** Opening Supplied records block **
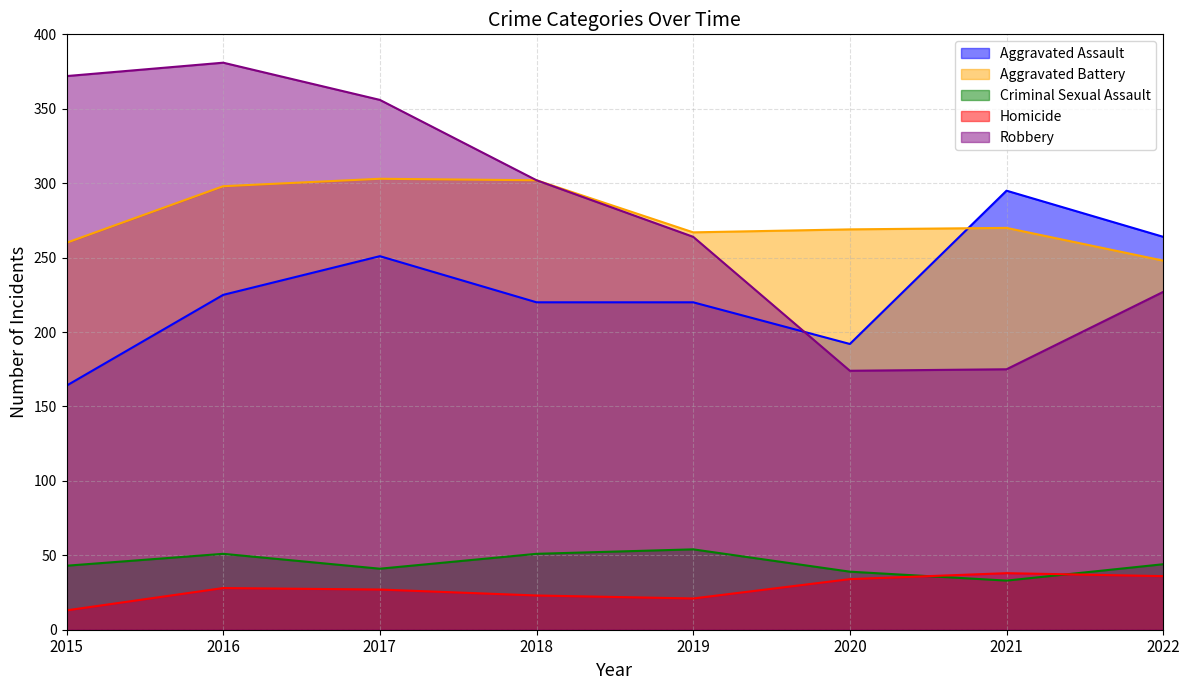

What is the greatest value displayed?

381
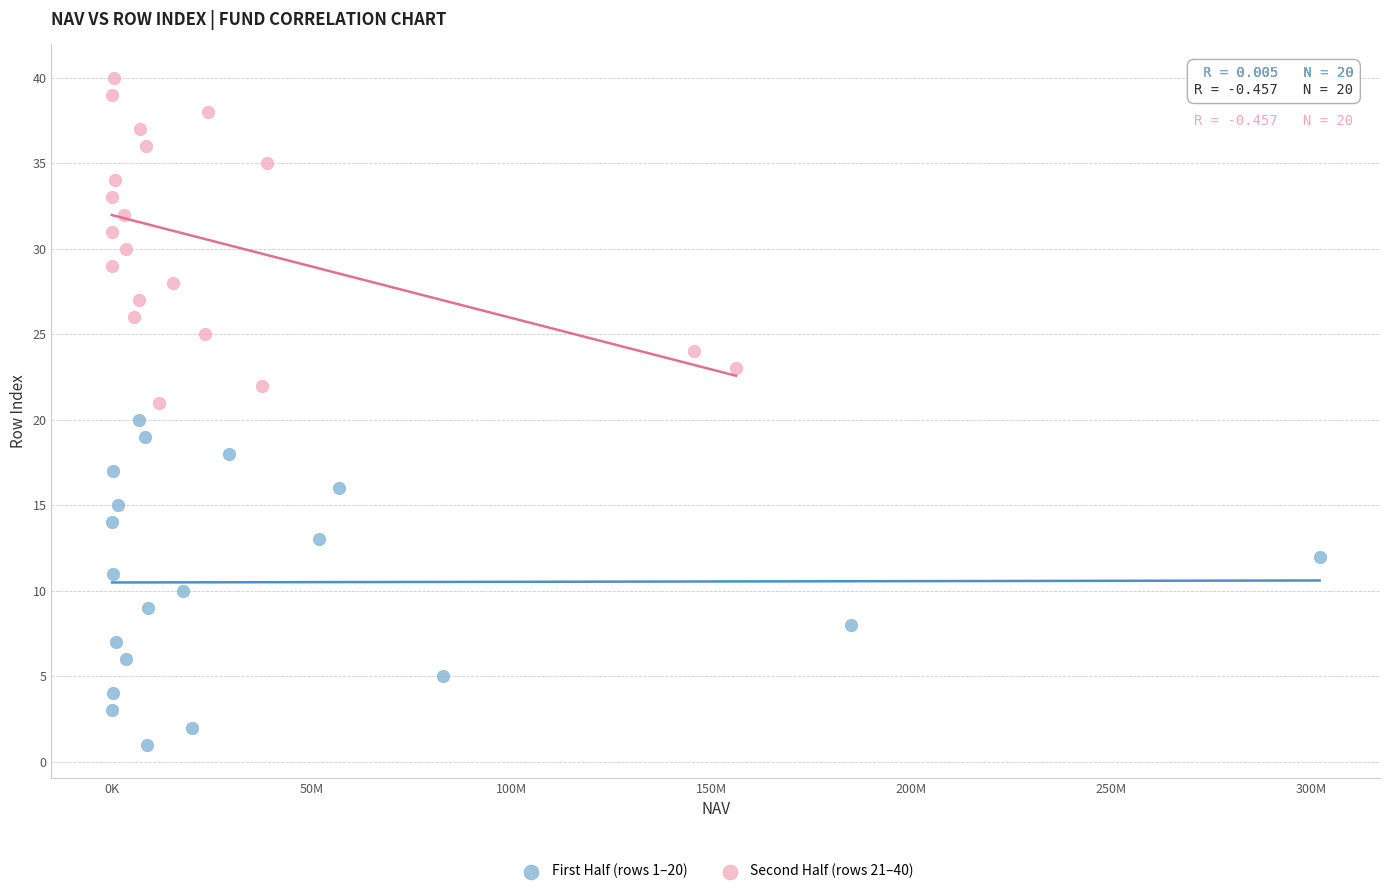

Which series reaches the maximum Y coordinate?

Second Half (rows 21–40)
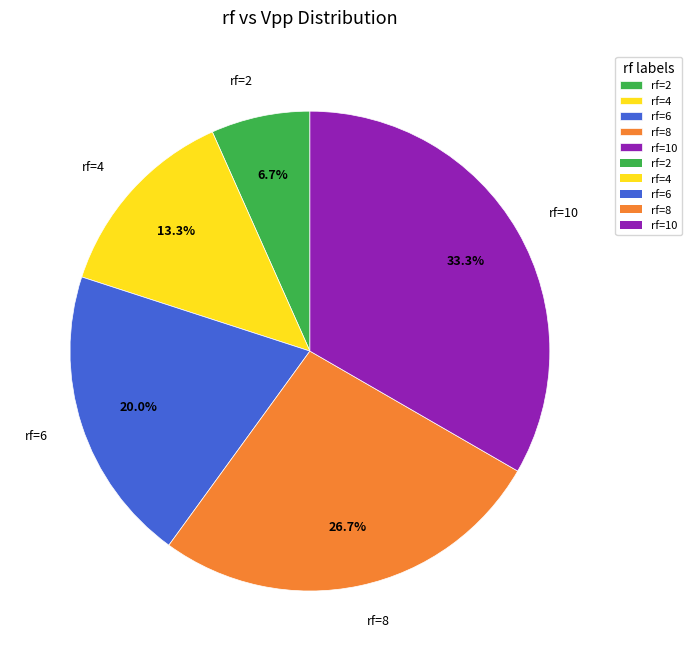

Rank the categories by value from highest to lowest.

rf=10, rf=8, rf=6, rf=4, rf=2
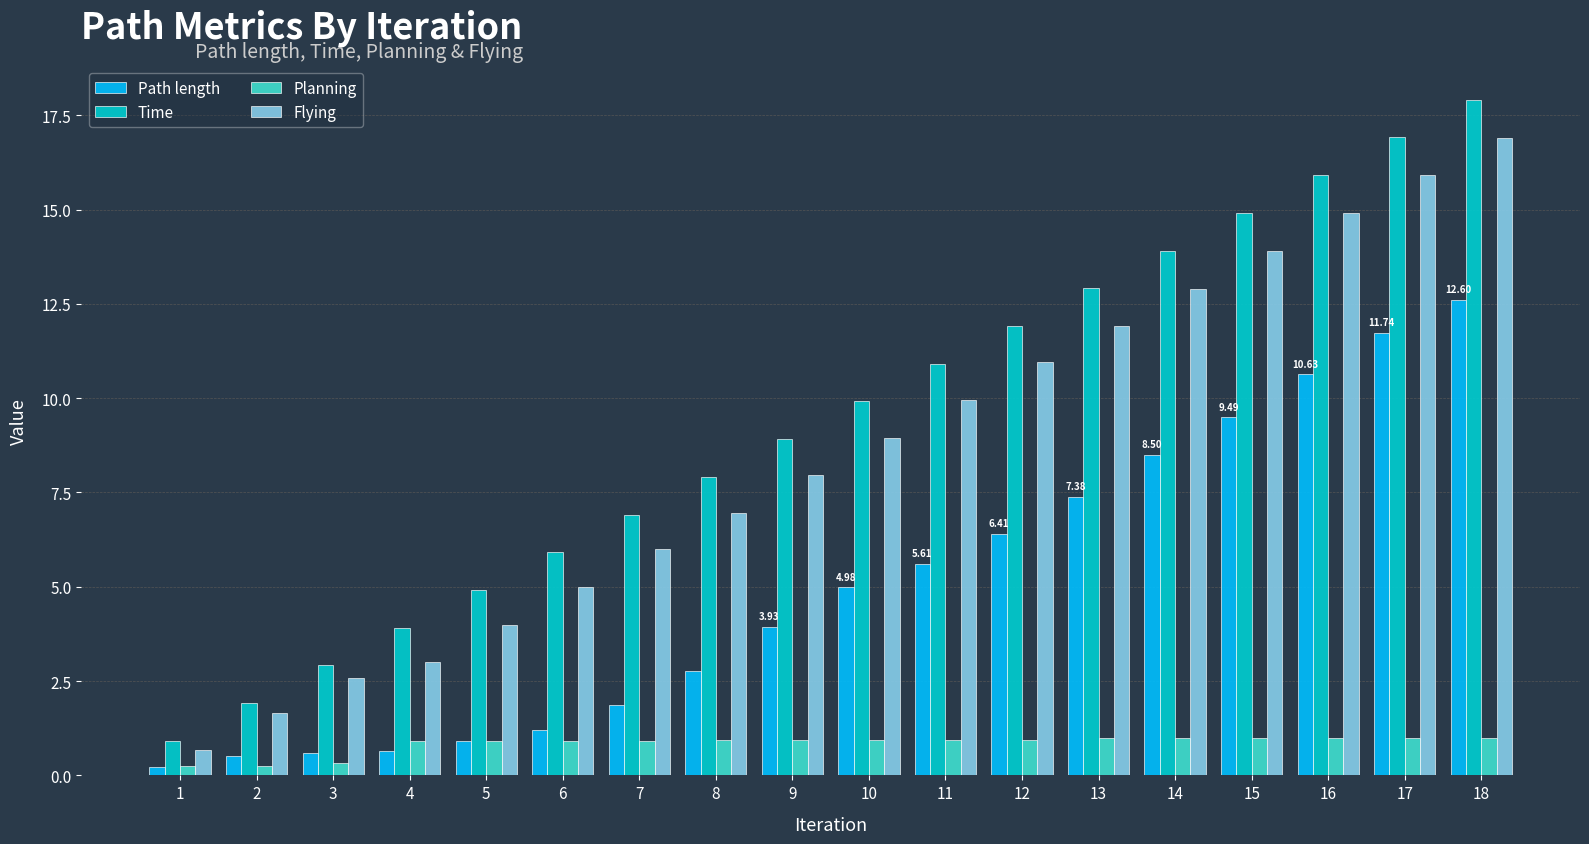

Rank the series by their maximum value, from highest to lowest.

Time, Flying, Path length, Planning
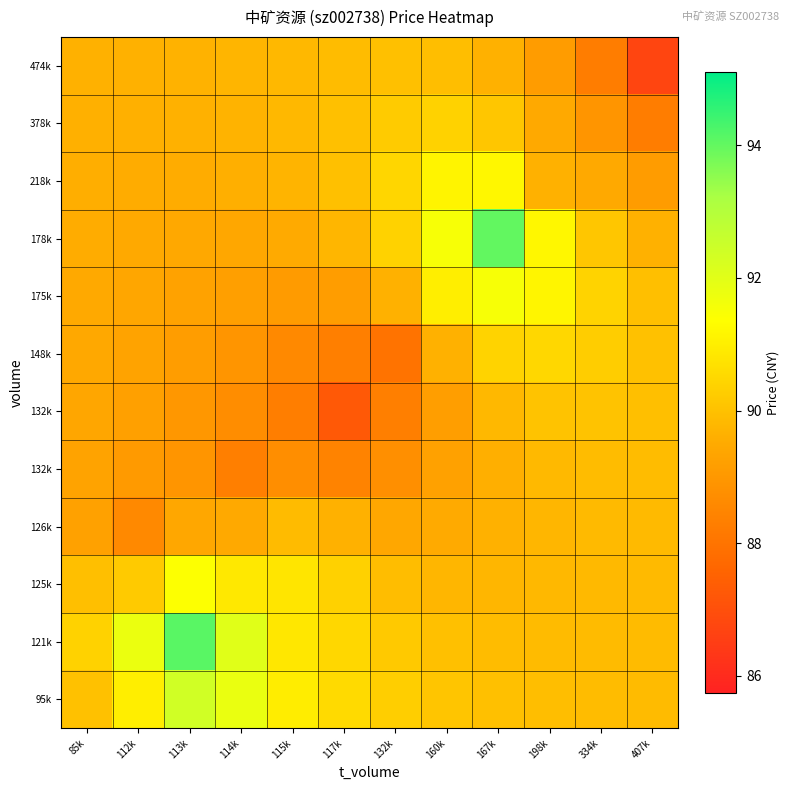

What is the minimum value shown in the chart?

86.7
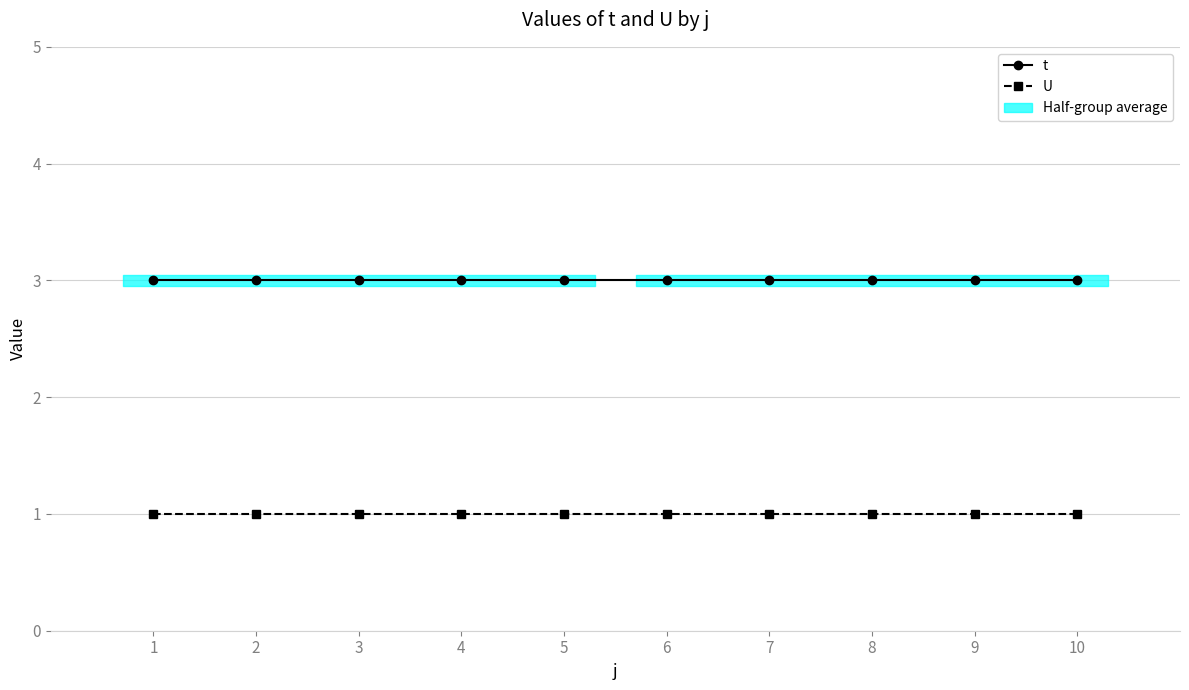

What is the difference between the highest and lowest values at 1?

2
** Closing Supplied records block **
*Problem to work on*
Return the text of all the records above word for word and line for line, leaving out the pictures.

*Solution to the problem*
What is the greatest value displayed?

381

Which series reaches the maximum Y coordinate?

Second Half (rows 21–40)

Rank the categories by value from highest to lowest.

rf=10, rf=8, rf=6, rf=4, rf=2

Rank the series by their maximum value, from highest to lowest.

Time, Flying, Path length, Planning

What is the minimum value shown in the chart?

86.7

What is the difference between the highest and lowest values at 1?

2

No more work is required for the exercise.